Verbatim copy, images removed: write out the entries below.

BEGIN

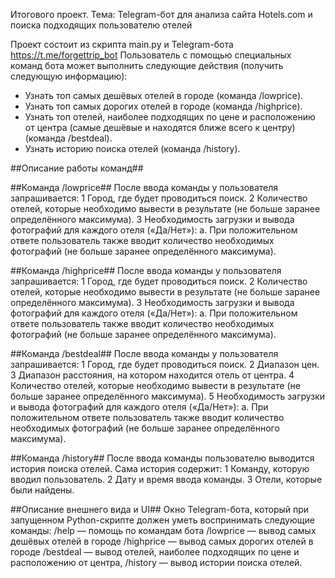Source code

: Итогового проект.
Тема:
    Telegram-бот для анализа сайта Hotels.com и поиска подходящих пользователю отелей

Проект состоит из скрипта main.py и Telegram-бота https://t.me/forgettrip_bot
Пользователь с помощью специальных команд бота может выполнить следующие
действия (получить следующую информацию):
- Узнать топ самых дешёвых отелей в городе (команда /lowprice).
- Узнать топ самых дорогих отелей в городе (команда /highprice).
- Узнать топ отелей, наиболее подходящих по цене и расположению от центра
  (самые дешёвые и находятся ближе всего к центру) (команда /bestdeal).
- Узнать историю поиска отелей (команда /history).

##Описание работы команд##

##Команда /lowprice##
После ввода команды у пользователя запрашивается:
1 Город, где будет проводиться поиск.
2 Количество отелей, которые необходимо вывести в результате (не больше
  заранее определённого максимума).
3 Необходимость загрузки и вывода фотографий для каждого отеля («Да/Нет»):
    a. При положительном ответе пользователь также вводит количество
    необходимых фотографий (не больше заранее определённого
    максимума).

##Команда /highprice##
После ввода команды у пользователя запрашивается:
1 Город, где будет проводиться поиск.
2 Количество отелей, которые необходимо вывести в результате (не больше
  заранее определённого максимума).
3 Необходимость загрузки и вывода фотографий для каждого отеля («Да/Нет»):
    a. При положительном ответе пользователь также вводит количество
    необходимых фотографий (не больше заранее определённого максимума).

##Команда /bestdeal##
После ввода команды у пользователя запрашивается:
1 Город, где будет проводиться поиск.
2 Диапазон цен.
3 Диапазон расстояния, на котором находится отель от центра.
4 Количество отелей, которые необходимо вывести в результате (не больше заранее определённого максимума).
5 Необходимость загрузки и вывода фотографий для каждого отеля («Да/Нет»):
    a. При положительном ответе пользователь также вводит количество
    необходимых фотографий (не больше заранее определённого максимума).

##Команда /history##
После ввода команды пользователю выводится история поиска отелей. Сама история
содержит:
1 Команду, которую вводил пользователь.
2 Дату и время ввода команды.
3 Отели, которые были найдены.

##Описание внешнего вида и UI##
Окно Telegram-бота, который при запущенном Python-скрипте должен уметь
воспринимать следующие команды:
    /help — помощь по командам бота
    /lowprice — вывод самых дешёвых отелей в городе
    /highprice — вывод самых дорогих отелей в городе
    /bestdeal — вывод отелей, наиболее подходящих по цене и расположению от центра,
    /history — вывод истории поиска отелей.

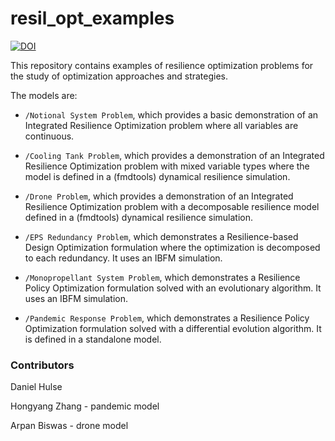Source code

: # resil_opt_examples

[![DOI](https://zenodo.org/badge/339532572.svg)](https://zenodo.org/badge/latestdoi/339532572)

This repository contains examples of resilience optimization problems for the study of optimization approaches and strategies.

The models are:

- `/Notional System Problem`, which provides a basic demonstration of an Integrated Resilience Optimization problem where all variables are continuous.

- `/Cooling Tank Problem`, which provides a demonstration of an Integrated Resilience Optimization problem with mixed variable types where the model is defined in a (fmdtools) dynamical resilience simulation. 

- `/Drone Problem`, which provides a demonstration of an Integrated Resilience Optimization problem with a decomposable resilience model defined in a (fmdtools) dynamical resilience simulation. 

- `/EPS Redundancy Problem`, which demonstrates a Resilience-based Design Optimization formulation where the optimization is decomposed to each redundancy. It uses an IBFM simulation.

- `/Monopropellant System Problem`, which demonstrates a Resilience Policy Optimization formulation solved with an evolutionary algorithm. It uses an IBFM simulation.

- `/Pandemic Response Problem`, which demonstrates a Resilience Policy Optimization formulation solved with a differential evolution algorithm. It is defined in a standalone model.

### Contributors

Daniel Hulse 

Hongyang Zhang - pandemic model

Arpan Biswas - drone model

END

SOLUTION FOR THIS TASK:
Source code

: Итогового проект.
Тема:
    Telegram-бот для анализа сайта Hotels.com и поиска подходящих пользователю отелей

Проект состоит из скрипта main.py и Telegram-бота https://t.me/forgettrip_bot
Пользователь с помощью специальных команд бота может выполнить следующие
действия (получить следующую информацию):
- Узнать топ самых дешёвых отелей в городе (команда /lowprice).
- Узнать топ самых дорогих отелей в городе (команда /highprice).
- Узнать топ отелей, наиболее подходящих по цене и расположению от центра
  (самые дешёвые и находятся ближе всего к центру) (команда /bestdeal).
- Узнать историю поиска отелей (команда /history).

##Описание работы команд##

##Команда /lowprice##
После ввода команды у пользователя запрашивается:
1 Город, где будет проводиться поиск.
2 Количество отелей, которые необходимо вывести в результате (не больше
  заранее определённого максимума).
3 Необходимость загрузки и вывода фотографий для каждого отеля («Да/Нет»):
    a. При положительном ответе пользователь также вводит количество
    необходимых фотографий (не больше заранее определённого
    максимума).

##Команда /highprice##
После ввода команды у пользователя запрашивается:
1 Город, где будет проводиться поиск.
2 Количество отелей, которые необходимо вывести в результате (не больше
  заранее определённого максимума).
3 Необходимость загрузки и вывода фотографий для каждого отеля («Да/Нет»):
    a. При положительном ответе пользователь также вводит количество
    необходимых фотографий (не больше заранее определённого максимума).

##Команда /bestdeal##
После ввода команды у пользователя запрашивается:
1 Город, где будет проводиться поиск.
2 Диапазон цен.
3 Диапазон расстояния, на котором находится отель от центра.
4 Количество отелей, которые необходимо вывести в результате (не больше заранее определённого максимума).
5 Необходимость загрузки и вывода фотографий для каждого отеля («Да/Нет»):
    a. При положительном ответе пользователь также вводит количество
    необходимых фотографий (не больше заранее определённого максимума).

##Команда /history##
После ввода команды пользователю выводится история поиска отелей. Сама история
содержит:
1 Команду, которую вводил пользователь.
2 Дату и время ввода команды.
3 Отели, которые были найдены.

##Описание внешнего вида и UI##
Окно Telegram-бота, который при запущенном Python-скрипте должен уметь
воспринимать следующие команды:
    /help — помощь по командам бота
    /lowprice — вывод самых дешёвых отелей в городе
    /highprice — вывод самых дорогих отелей в городе
    /bestdeal — вывод отелей, наиболее подходящих по цене и расположению от центра,
    /history — вывод истории поиска отелей.

Source code

: # resil_opt_examples

[![DOI](https://zenodo.org/badge/339532572.svg)](https://zenodo.org/badge/latestdoi/339532572)

This repository contains examples of resilience optimization problems for the study of optimization approaches and strategies.

The models are:

- `/Notional System Problem`, which provides a basic demonstration of an Integrated Resilience Optimization problem where all variables are continuous.

- `/Cooling Tank Problem`, which provides a demonstration of an Integrated Resilience Optimization problem with mixed variable types where the model is defined in a (fmdtools) dynamical resilience simulation. 

- `/Drone Problem`, which provides a demonstration of an Integrated Resilience Optimization problem with a decomposable resilience model defined in a (fmdtools) dynamical resilience simulation. 

- `/EPS Redundancy Problem`, which demonstrates a Resilience-based Design Optimization formulation where the optimization is decomposed to each redundancy. It uses an IBFM simulation.

- `/Monopropellant System Problem`, which demonstrates a Resilience Policy Optimization formulation solved with an evolutionary algorithm. It uses an IBFM simulation.

- `/Pandemic Response Problem`, which demonstrates a Resilience Policy Optimization formulation solved with a differential evolution algorithm. It is defined in a standalone model.

### Contributors

Daniel Hulse 

Hongyang Zhang - pandemic model

Arpan Biswas - drone model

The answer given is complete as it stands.